An analysis of the Periodic Labour Force Survey (PLFS) 2017-18 shows that for the productive age group (15-59 years), only 5.3% of highly educated women (graduate and above) are engaged in full-time domestic duties while the figure for those educated up to secondary level is 54.6%.
Worryingly, among women aged 30-59 who dropped out of school, the proportion of those doing domestic duties increased from 46% in 2004-05 to 65.4% in 2017-18. In the age group of 15-59 years, about 60% of women were outside the labour market, stuck to domestic duties, compared to less than 1% of males.
The Economic Survey goes on to cite data share analysis, based on various rounds of NSO-Employment and Unemployment Survey and Periodic Labour Force Survey 2017-18 estimates. As per the data, female labour force participation ratio (LFPR) for productive age-group (15-59 years) shows a declining trend. Female labour force participation declined by 7.8 percentage points from 33.1% in 2011-12 to 25.3% in 2017-18. “To understand this trend, the activity status of females outside the workforce was examined separately for youth (15-29) as well as for the age groups (30-59 & 15-59),” it says.

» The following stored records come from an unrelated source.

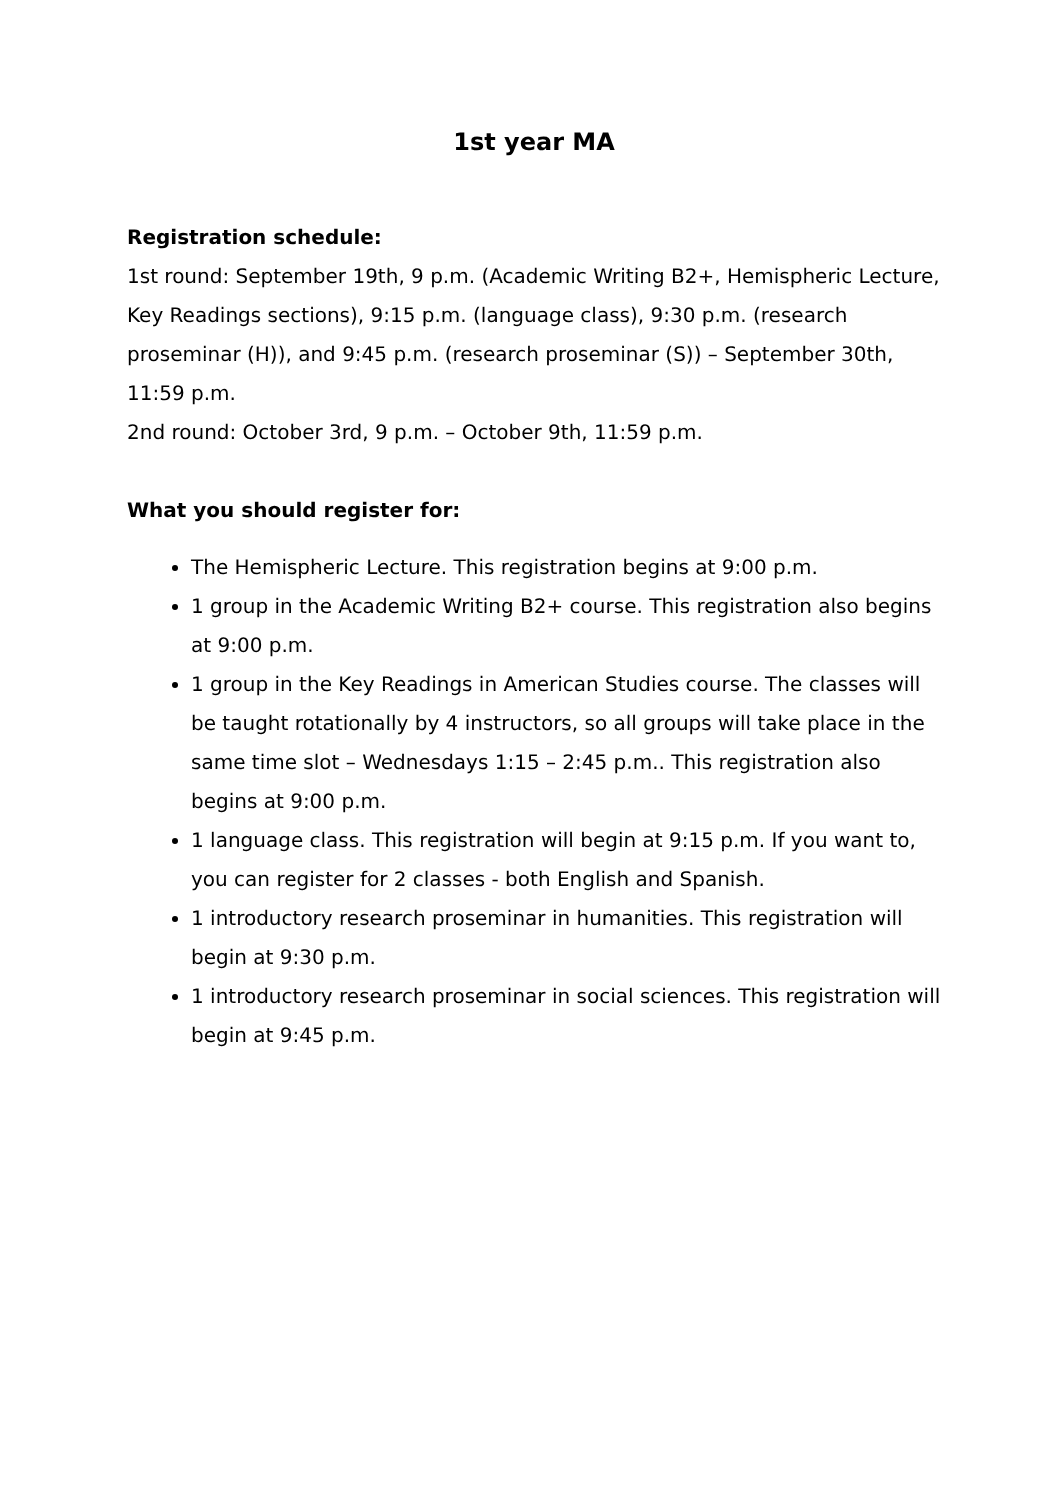1st year MA
Registration schedule:
1st round: September 19th, 9 p.m. (Academic Writing B2+, Hemispheric Lecture, Key Readings sections), 9:15 p.m. (language class), 9:30 p.m. (research proseminar (H)), and 9:45 p.m. (research proseminar (S)) – September 30th, 11:59 p.m.
2nd round: October 3rd, 9 p.m. – October 9th, 11:59 p.m.
What you should register for:
The Hemispheric Lecture. This registration begins at 9:00 p.m.
1 group in the Academic Writing B2+ course. This registration also begins at 9:00 p.m.
1 group in the Key Readings in American Studies course. The classes will be taught rotationally by 4 instructors, so all groups will take place in the same time slot – Wednesdays 1:15 – 2:45 p.m.. This registration also begins at 9:00 p.m.
1 language class. This registration will begin at 9:15 p.m. If you want to, you can register for 2 classes - both English and Spanish.
1 introductory research proseminar in humanities. This registration will begin at 9:30 p.m.
1 introductory research proseminar in social sciences. This registration will begin at 9:45 p.m.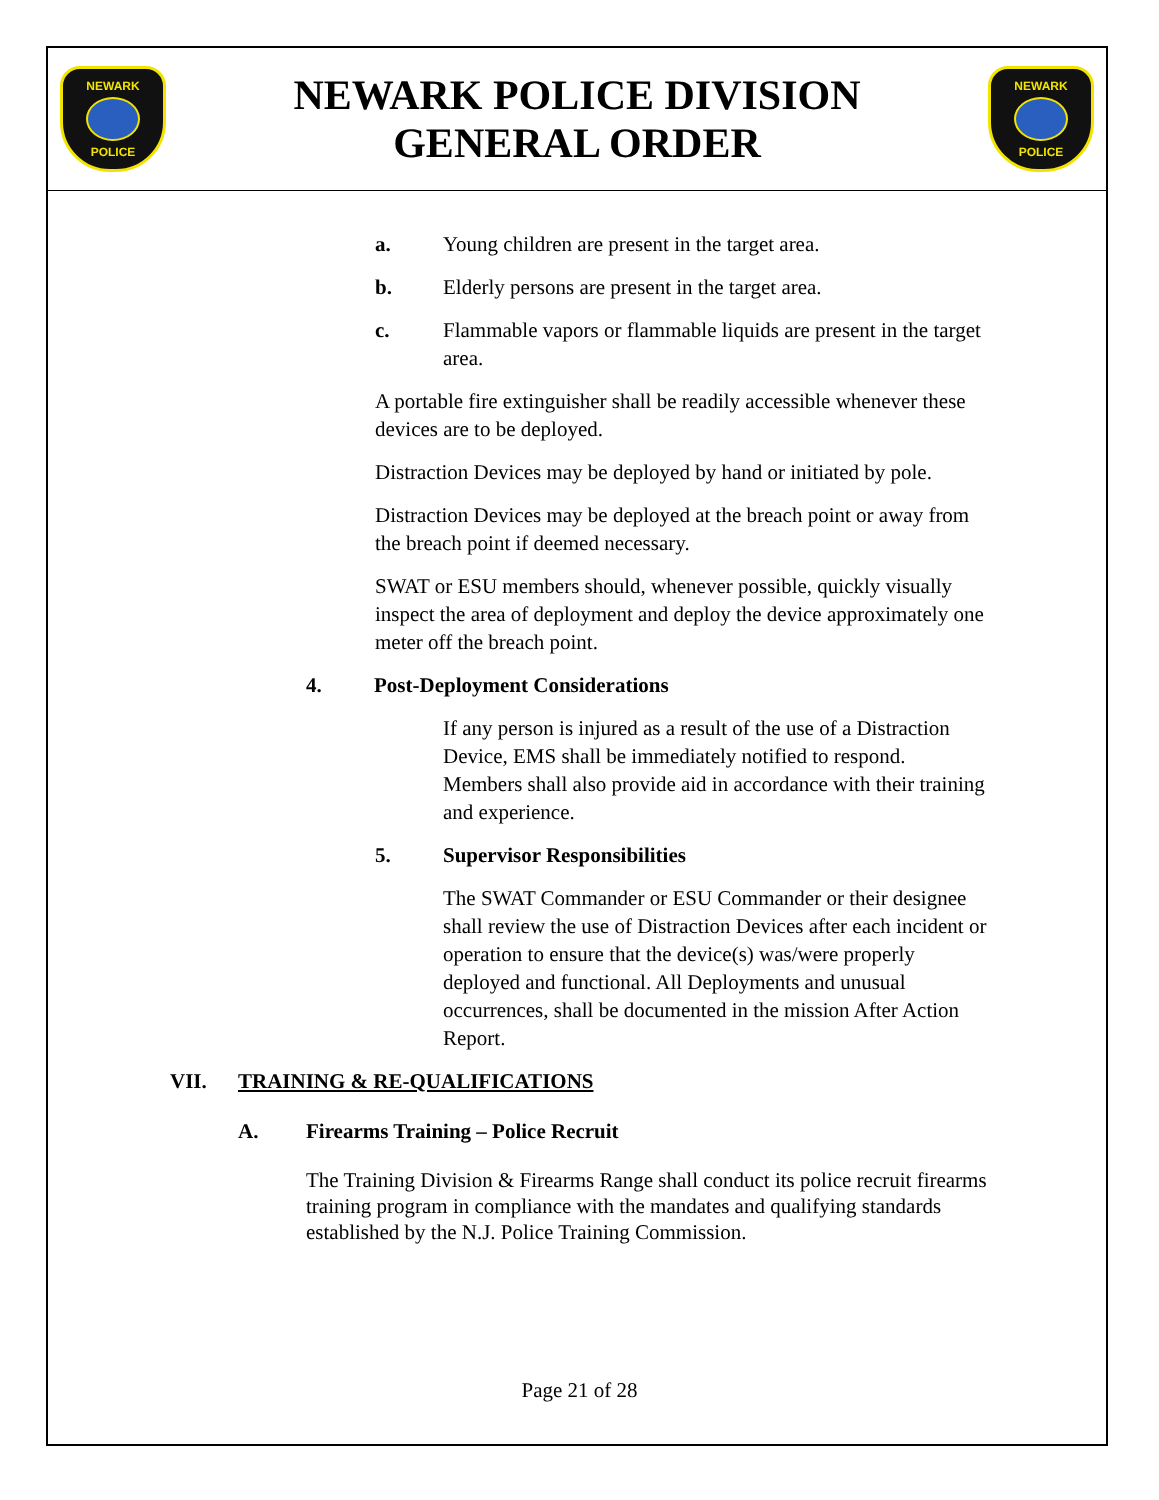NEWARK
POLICE
NEWARK POLICE DIVISION
GENERAL ORDER
NEWARK
POLICE
a. Young children are present in the target area.
b. Elderly persons are present in the target area.
c. Flammable vapors or flammable liquids are present in the target area.
A portable fire extinguisher shall be readily accessible whenever these devices are to be deployed.
Distraction Devices may be deployed by hand or initiated by pole.
Distraction Devices may be deployed at the breach point or away from the breach point if deemed necessary.
SWAT or ESU members should, whenever possible, quickly visually inspect the area of deployment and deploy the device approximately one meter off the breach point.
4. Post-Deployment Considerations
If any person is injured as a result of the use of a Distraction Device, EMS shall be immediately notified to respond. Members shall also provide aid in accordance with their training and experience.
5. Supervisor Responsibilities
The SWAT Commander or ESU Commander or their designee shall review the use of Distraction Devices after each incident or operation to ensure that the device(s) was/were properly deployed and functional. All Deployments and unusual occurrences, shall be documented in the mission After Action Report.
VII. TRAINING & RE-QUALIFICATIONS
A. Firearms Training – Police Recruit
The Training Division & Firearms Range shall conduct its police recruit firearms training program in compliance with the mandates and qualifying standards established by the N.J. Police Training Commission.
Page 21 of 28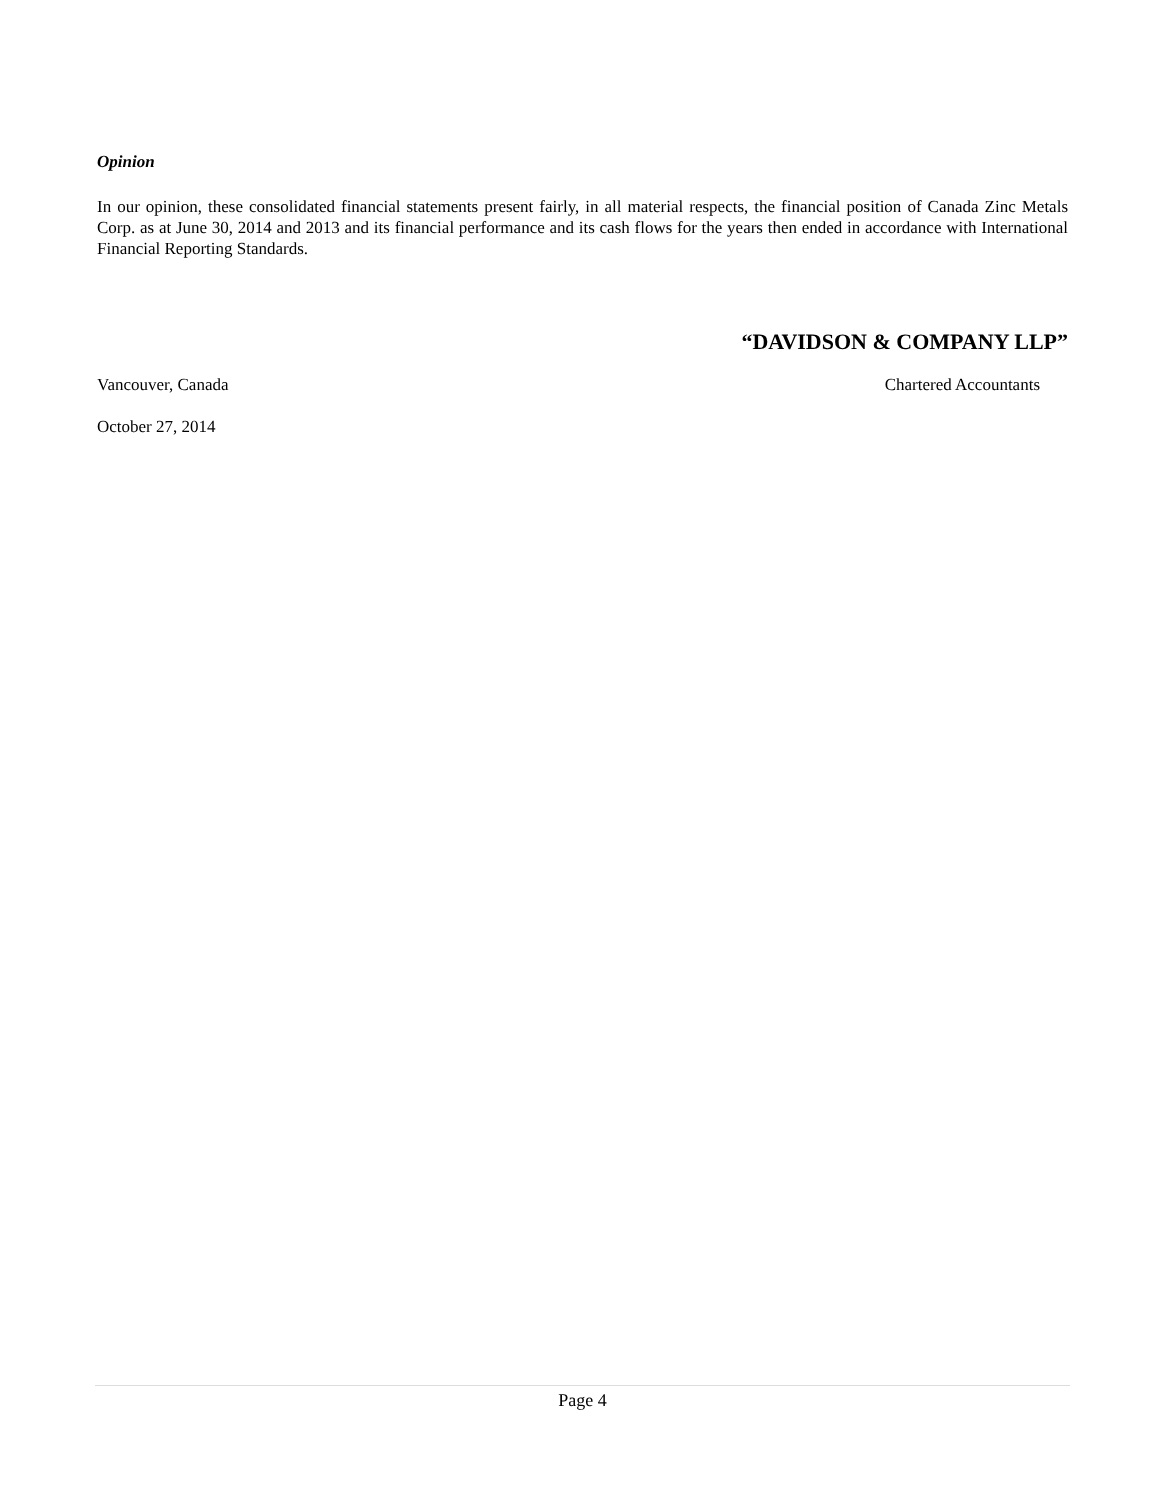Opinion
In our opinion, these consolidated financial statements present fairly, in all material respects, the financial position of Canada Zinc Metals Corp. as at June 30, 2014 and 2013 and its financial performance and its cash flows for the years then ended in accordance with International Financial Reporting Standards.
“DAVIDSON & COMPANY LLP”
Vancouver, Canada Chartered Accountants
October 27, 2014
Page 4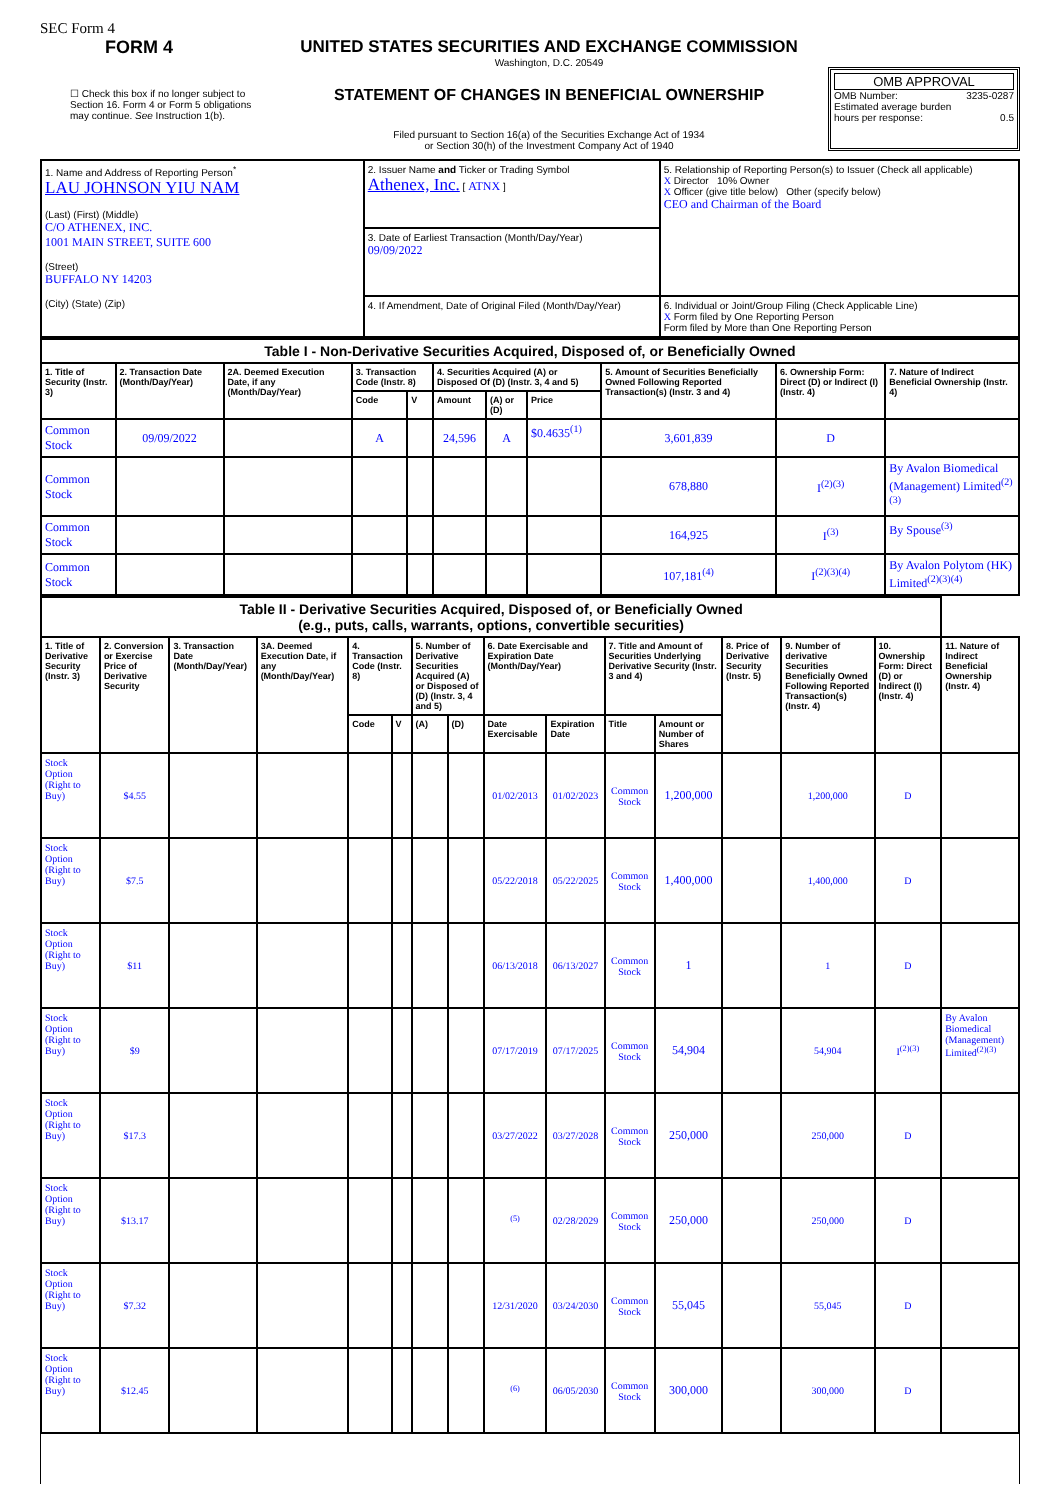SEC Form 4
FORM 4
☐ Check this box if no longer subject to Section 16. Form 4 or Form 5 obligations may continue. See Instruction 1(b).
UNITED STATES SECURITIES AND EXCHANGE COMMISSION
Washington, D.C. 20549
STATEMENT OF CHANGES IN BENEFICIAL OWNERSHIP
Filed pursuant to Section 16(a) of the Securities Exchange Act of 1934
or Section 30(h) of the Investment Company Act of 1940
OMB APPROVAL
OMB Number: 3235-0287
Estimated average burden
hours per response: 0.5
| 1. Name and Address of Reporting Person<sup>*</sup> LAU JOHNSON YIU NAM (Last) (First) (Middle) C/O ATHENEX, INC. 1001 MAIN STREET, SUITE 600 (Street) BUFFALO NY 14203 (City) (State) (Zip) | 2. Issuer Name and Ticker or Trading Symbol Athenex, Inc. [ ATNX ] | 5. Relationship of Reporting Person(s) to Issuer (Check all applicable) X Director 10% Owner X Officer (give title below) Other (specify below) CEO and Chairman of the Board |
| | 3. Date of Earliest Transaction (Month/Day/Year) 09/09/2022 | |
| | 4. If Amendment, Date of Original Filed (Month/Day/Year) | 6. Individual or Joint/Group Filing (Check Applicable Line) X Form filed by One Reporting Person Form filed by More than One Reporting Person |
| Table I - Non-Derivative Securities Acquired, Disposed of, or Beneficially Owned | | | | | | | | | | |
| --- | --- | --- | --- | --- | --- | --- | --- | --- | --- | --- |
| 1. Title of Security (Instr. 3) | 2. Transaction Date (Month/Day/Year) | 2A. Deemed Execution Date, if any (Month/Day/Year) | 3. Transaction Code (Instr. 8) | | 4. Securities Acquired (A) or Disposed Of (D) (Instr. 3, 4 and 5) | | | 5. Amount of Securities Beneficially Owned Following Reported Transaction(s) (Instr. 3 and 4) | 6. Ownership Form: Direct (D) or Indirect (I) (Instr. 4) | 7. Nature of Indirect Beneficial Ownership (Instr. 4) |
| | | | Code | V | Amount | (A) or (D) | Price | | | |
| Common Stock | 09/09/2022 | | A | | 24,596 | A | $0.4635<sup>(1)</sup> | 3,601,839 | D | |
| Common Stock | | | | | | | | 678,880 | I<sup>(2)(3)</sup> | By Avalon Biomedical (Management) Limited<sup>(2)(3)</sup> |
| Common Stock | | | | | | | | 164,925 | I<sup>(3)</sup> | By Spouse<sup>(3)</sup> |
| Common Stock | | | | | | | | 107,181<sup>(4)</sup> | I<sup>(2)(3)(4)</sup> | By Avalon Polytom (HK) Limited<sup>(2)(3)(4)</sup> |
| Table II - Derivative Securities Acquired, Disposed of, or Beneficially Owned (e.g., puts, calls, warrants, options, convertible securities) | | | | | | | | | | | | | | | |
| --- | --- | --- | --- | --- | --- | --- | --- | --- | --- | --- | --- | --- | --- | --- | --- |
| 1. Title of Derivative Security (Instr. 3) | 2. Conversion or Exercise Price of Derivative Security | 3. Transaction Date (Month/Day/Year) | 3A. Deemed Execution Date, if any (Month/Day/Year) | 4. Transaction Code (Instr. 8) | | 5. Number of Derivative Securities Acquired (A) or Disposed of (D) (Instr. 3, 4 and 5) | | 6. Date Exercisable and Expiration Date (Month/Day/Year) | | 7. Title and Amount of Securities Underlying Derivative Security (Instr. 3 and 4) | | 8. Price of Derivative Security (Instr. 5) | 9. Number of derivative Securities Beneficially Owned Following Reported Transaction(s) (Instr. 4) | 10. Ownership Form: Direct (D) or Indirect (I) (Instr. 4) | 11. Nature of Indirect Beneficial Ownership (Instr. 4) |
| | | | | Code | V | (A) | (D) | Date Exercisable | Expiration Date | Title | Amount or Number of Shares | | | | |
| Stock Option (Right to Buy) | $4.55 | | | | | | | 01/02/2013 | 01/02/2023 | Common Stock | 1,200,000 | | 1,200,000 | D | |
| Stock Option (Right to Buy) | $7.5 | | | | | | | 05/22/2018 | 05/22/2025 | Common Stock | 1,400,000 | | 1,400,000 | D | |
| Stock Option (Right to Buy) | $11 | | | | | | | 06/13/2018 | 06/13/2027 | Common Stock | 1 | | 1 | D | |
| Stock Option (Right to Buy) | $9 | | | | | | | 07/17/2019 | 07/17/2025 | Common Stock | 54,904 | | 54,904 | I<sup>(2)(3)</sup> | By Avalon Biomedical (Management) Limited<sup>(2)(3)</sup> |
| Stock Option (Right to Buy) | $17.3 | | | | | | | 03/27/2022 | 03/27/2028 | Common Stock | 250,000 | | 250,000 | D | |
| Stock Option (Right to Buy) | $13.17 | | | | | | | <sup>(5)</sup> | 02/28/2029 | Common Stock | 250,000 | | 250,000 | D | |
| Stock Option (Right to Buy) | $7.32 | | | | | | | 12/31/2020 | 03/24/2030 | Common Stock | 55,045 | | 55,045 | D | |
| Stock Option (Right to Buy) | $12.45 | | | | | | | <sup>(6)</sup> | 06/05/2030 | Common Stock | 300,000 | | 300,000 | D | |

Female LFPR is higher in rural areas than urban areas, and rate of decline was also sharper in rural areas.
In 2017-18, more men (10.5%) were unemployed than young women (3%). Proportion of youth in educational institutions has risen faster from 23% in 2004-05 to 38.5% in 2017-18 for young males, while for young women proportion almost doubled from 15.8% in 2004-05 to 30.3% in 2017-18.
It concludes that despite extensive studies to explain the drop in female work participation, there is no consensus among scholars.
2019: the quality of women’s representation
Representation of women in the workforce has been dipping, both in terms of numbers and quality, says a joint report by the United Nations Global Compact, a conglomeration of corporate bodies, and Grant Thornton that was released, a day ahead of International Women’s Day.
The kind of work women find representation in has, meanwhile, been heavily skewed towards those that require soft skills — BPO, teaching and desk-based jobs — and not those that need managerial skills. Earlier, the Global Gender Gap Report, released by the World Economic Forum in 2019, had said women across the world would need 257 years to get economic parity with men. That parity is directly linked to the space women find in workplace.
“Barriers to women’s involvement vary by industry and, often, reflect industry cultures as well as overarching economic and social factors … Women are preferred in teaching, clerical and low-level jobs,” the latest report says. This translates into women not getting opportunities to take ownership of work they do. For instance, while 75% of farmers are rural women, only 13% own their land.
On similar lines, having women in leading positions in the workplace creates a more inclusive space. The evidence is compelling. Representation of women in businesses owned by women is very high — 90% in the manufacturing sector and 81% in the services sector. To put this in context, the labour force participation of women across sectors is 24.8%, down from 34% in 2006.
“A look at this year’s Fortune 500 India list shows only 29 companies have women leaders with executive powers — majority of which are in the banking and financial services sector,” the report says. This, however, does not mean the banking and financial services sector is doing better. The quality of representation, too, matters. “In general, banks tend to have a higher percentage of female workforce working as clerks than in other positions. Public sector banks have a higher share of female subordinates than private sector banks,” it adds. The report mentions that progressive iniatives to connect women to economy have been made from time to time. “For example, under Pradhan Mantri Jan Dhan Yojana, women hold 53 % of bank accounts,” it says.